• **Questions de lecture**:
1. Redonnez mot pour mot le passage du texte sur les inondations qui commence par « Chaque année, la » et se termine par « par pure lâcheté. ».
2. D'après le texte sur les inondations, à quel moment les magistrats ouvrent-ils des enquêtes ?
3. Continuez le texte sur les inondations à la suite de sa dernière phrase.

• **Texte à lire**:
↓↓↓
Chaque année, la pluie revient. Et chaque année, elle emporte des vies, des maisons, des espoirs. Ce ne sont pas des catastrophes naturelles. Ce sont des crimes sociaux, des assassinats collectifs maquillés en fatalité climatique. L’eau n’est que l’arme du crime. Les véritables assassins sont bien connus.
Les criminels, ce sont les décideurs qui ferment les yeux sur l’occupation anarchique des zones inondables, qui laissent bétonner les marécages et construire dans les lits des rivières. Ceux-là mêmes qui signent, autorisent ou se taisent, par incompétence, par calcul ou par pure lâcheté.
Ce sont les agents de l’État – les forces de l’ordre qui perçoivent des pots-de-vin pour détourner le regard pendant qu’on érige des murs au-dessus des canalisations. Ceux qui échangent leur uniforme contre quelques billets, pendant que l’ordre public se noie dans la compromission.
Ce sont les magistrats, silencieux et absents, qui n’ouvrent des enquêtes que quand les cercueils sont alignés, mais qui ne les referment jamais. Qui n’interpellent jamais les responsables. Qui se contentent de phrases creuses, de communiqués de compassion et de “plus jamais ça” qu’on réentend dès la prochaine pluie.
↑↑↑
• **Informations fournies**:
↓↓↓
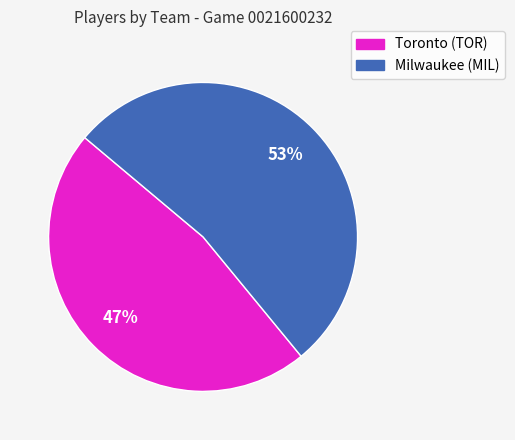

To the nearest percent, what is the combined percentage of Toronto (TOR) and Milwaukee (MIL)?

100%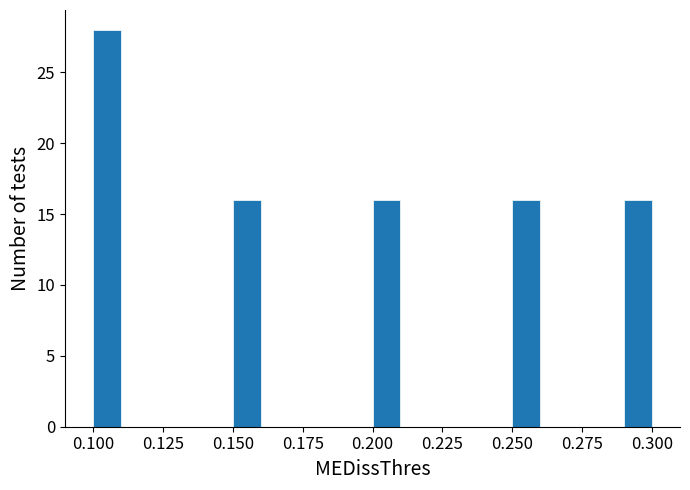

Around what value on the x-axis is the tallest bar? Give the approximate position of its centre, as read against the axis.

0.105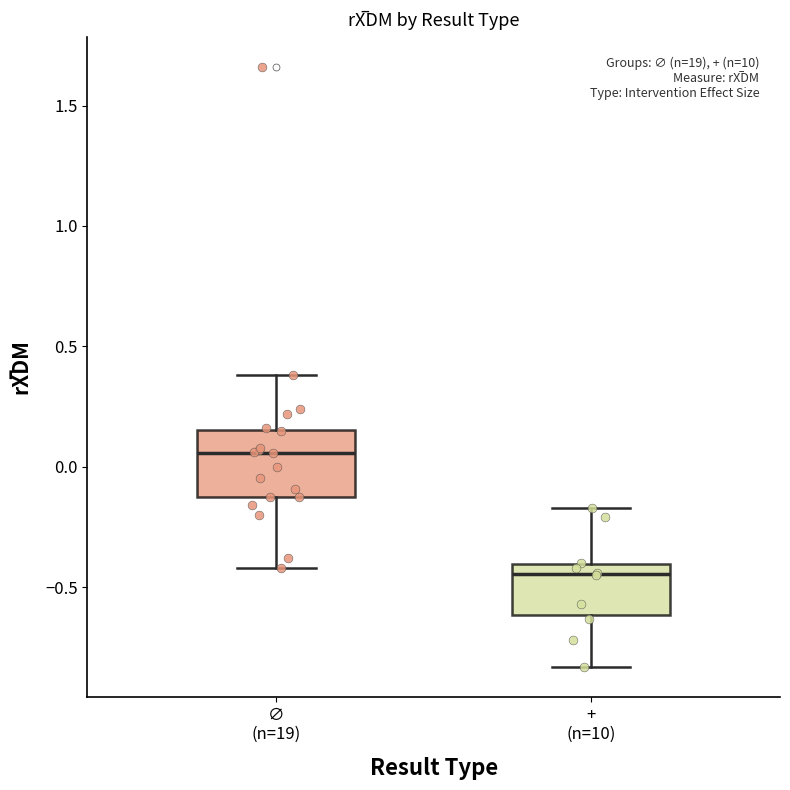

Reading left to right, transcribe this box plot: for each box, give where its median line is, the range the box spans, and where its two whiskers end, as read against the y-axis. The values are not printed on the chart, so give them approximately, as read against the axis.

∅ (n=19): median 0.05, box -0.10 to 0.15, whiskers -0.40 to 0.40
+ (n=10): median -0.45, box -0.60 to -0.40, whiskers -0.85 to -0.15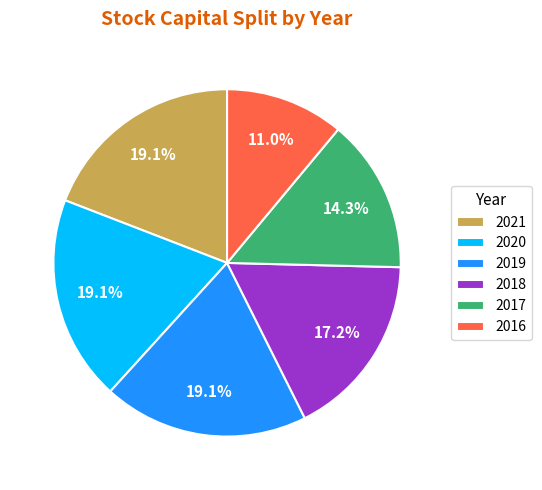

Which category has the smallest portion of the pie?

2016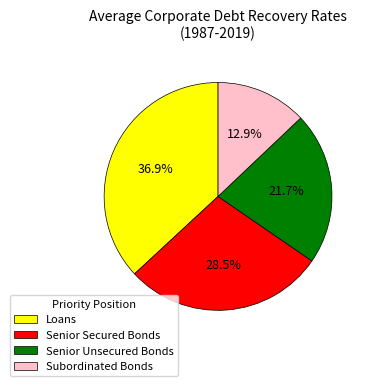

Is it true that Subordinated Bonds is 13% of the pie?

True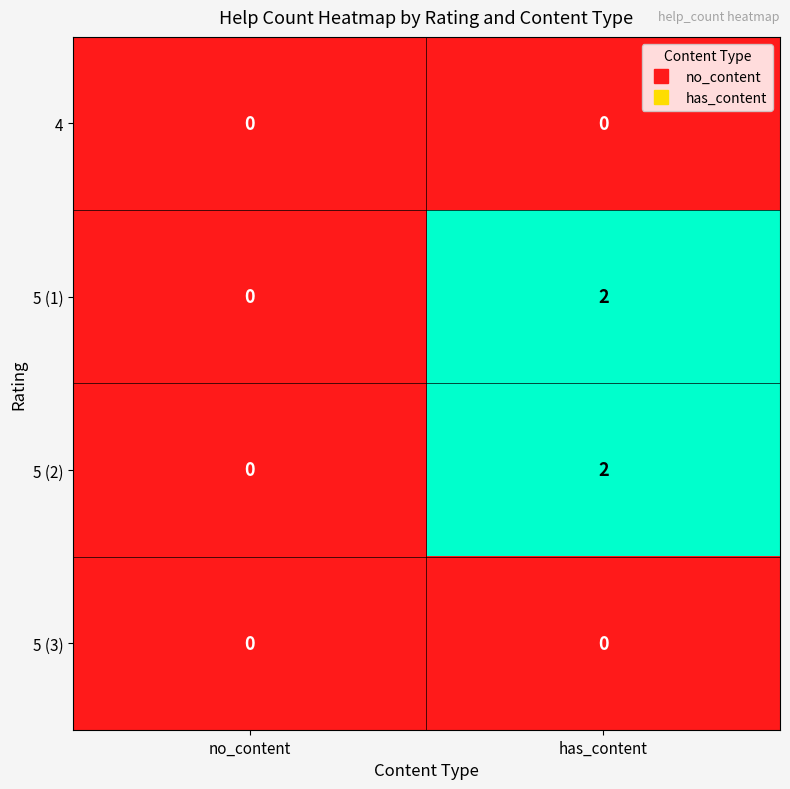

The value of 5 (2) at has_content is 2. True or false?

True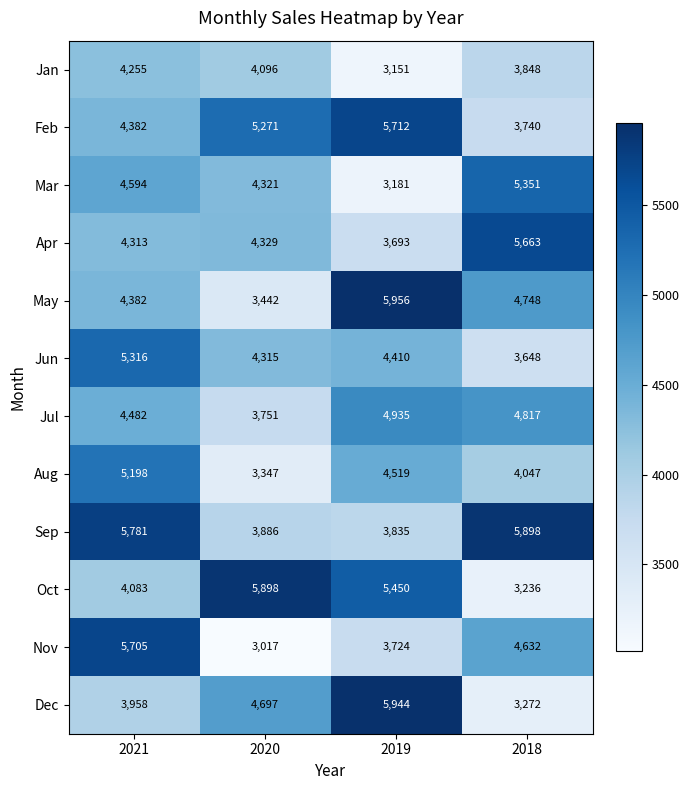

Which series changed the most between 2019 and 2018?

Dec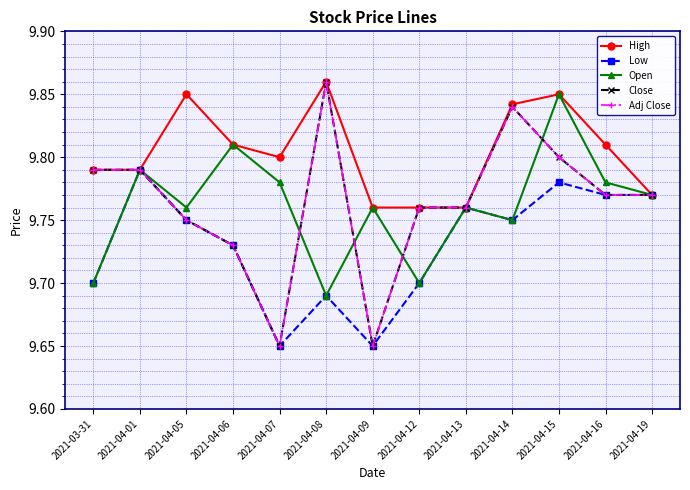

Does the chart have visible grid lines?

Yes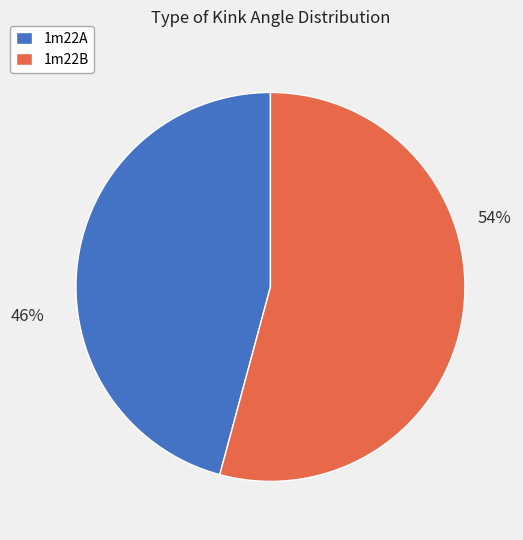

Between 1m22A and 1m22B, which is larger?

1m22B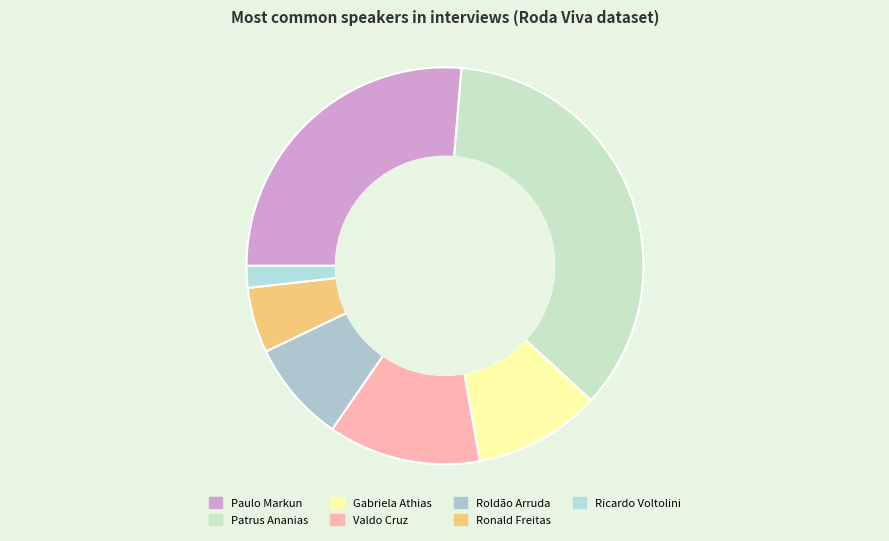

Rank the categories by value from highest to lowest.

Patrus Ananias, Paulo Markun, Valdo Cruz, Gabriela Athias, Roldão Arruda, Ronald Freitas, Ricardo Voltolini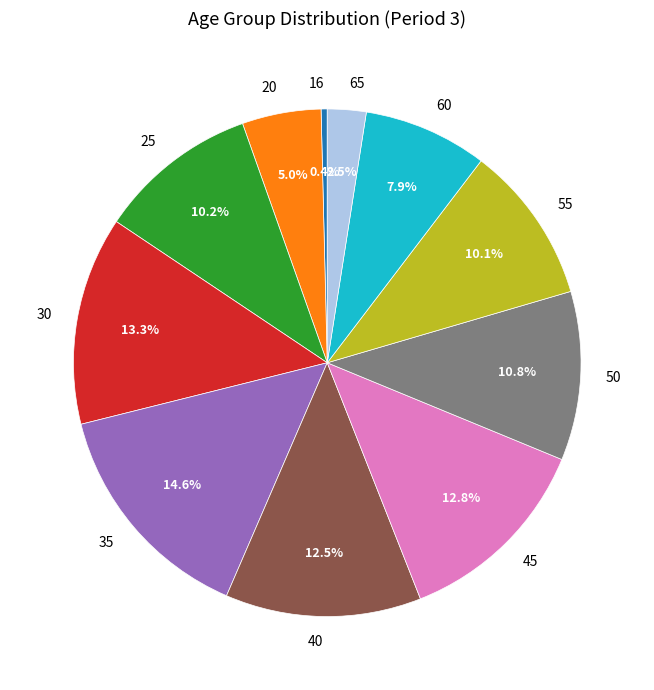

Which category has the smallest portion of the pie?

16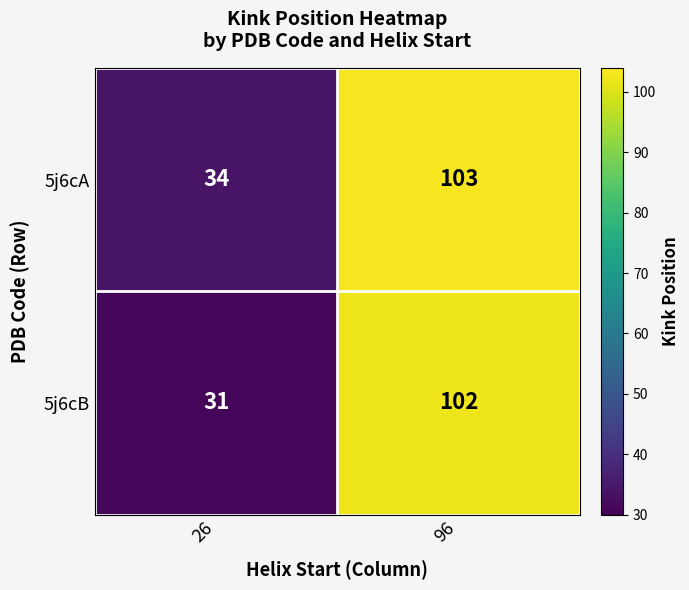

List the labels in order of 5j6cA value, largest first.

96, 26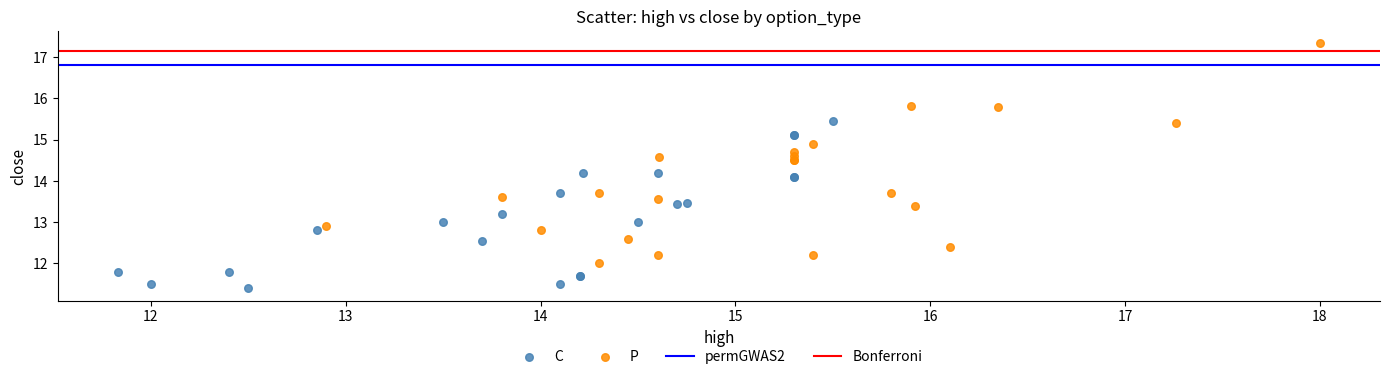

Which series contains the highest Y value?

P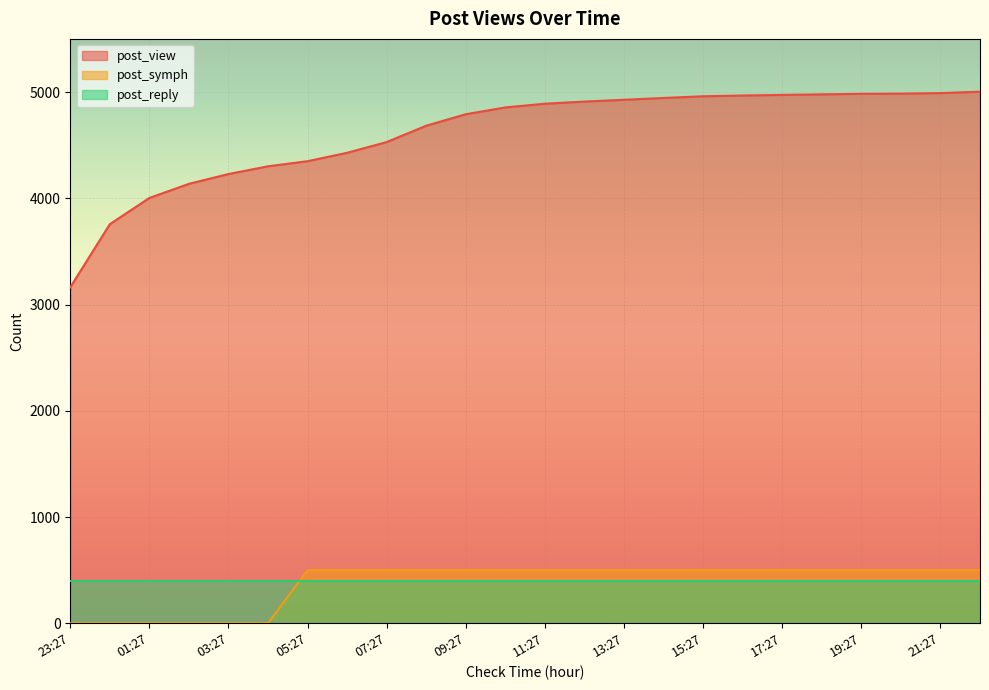

At how many categories does at least one series exceed 797?

24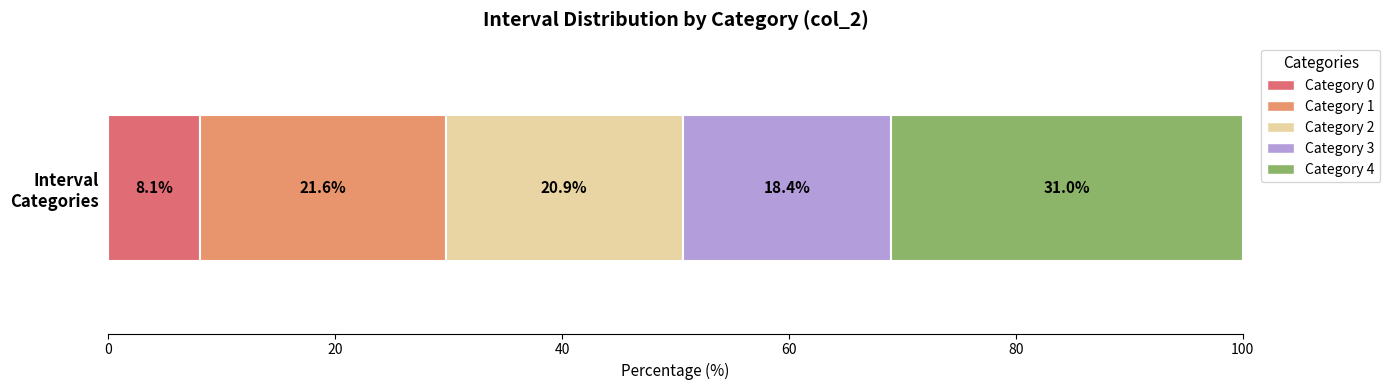

What is the lowest value of the Category 0 series?

8.1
↑↑↑
• **Réponses par consigne**:
1.
Chaque année, la pluie revient. Et chaque année, elle emporte des vies, des maisons, des espoirs. Ce ne sont pas des catastrophes naturelles. Ce sont des crimes sociaux, des assassinats collectifs maquillés en fatalité climatique. L’eau n’est que l’arme du crime. Les véritables assassins sont bien connus.
Les criminels, ce sont les décideurs qui ferment les yeux sur l’occupation anarchique des zones inondables, qui laissent bétonner les marécages et construire dans les lits des rivières. Ceux-là mêmes qui signent, autorisent ou se taisent, par incompétence, par calcul ou par pure lâcheté.

2. Seulement quand les cercueils sont alignés.

3.
Ce sont les citoyens, aussi. Oui, nous. Parce qu’on jette nos ordures dans les caniveaux, qu’on construit sur les servitudes hydrauliques, qu’on bouche les passages naturels de l’eau. Parce qu’on applaudit les détourneurs de fonds publics tant qu’ils arrosent nos fêtes. Parce qu’on a troqué notre colère civique contre une résignation complice.
Ce sont aussi les religieux, ceux qui prêchent la morale mais gardent le silence devant l’injustice. Ceux qui bénissent les voleurs publics, assistent aux cérémonies financées par la corruption, récitent des prières pendant que le peuple s’enfonce dans la boue et le désespoir. Où sont leurs sermons contre l’impunité, l’insalubrité, le détournement du bien commun ? Où est la voix du Prophète, du Christ ou des Écritures quand la dignité humaine est ainsi piétinée ?
Cette inondation n’est pas une surprise. C’est une répétition macabre. Un désastre annoncé, provoqué, entretenu. Tant qu’on continuera à laisser les mêmes acteurs agir impunément, tant que les citoyens resteront passifs ou complaisants, tant qu’aucun responsable ne sera puni, les morts reviendront à chaque saison.
Il faut cesser de pleurer nos morts en silence. Il faut nommer les responsables. Il faut exiger des comptes. Sinon, chaque goutte de pluie sera un rappel sanglant de notre lâcheté collective.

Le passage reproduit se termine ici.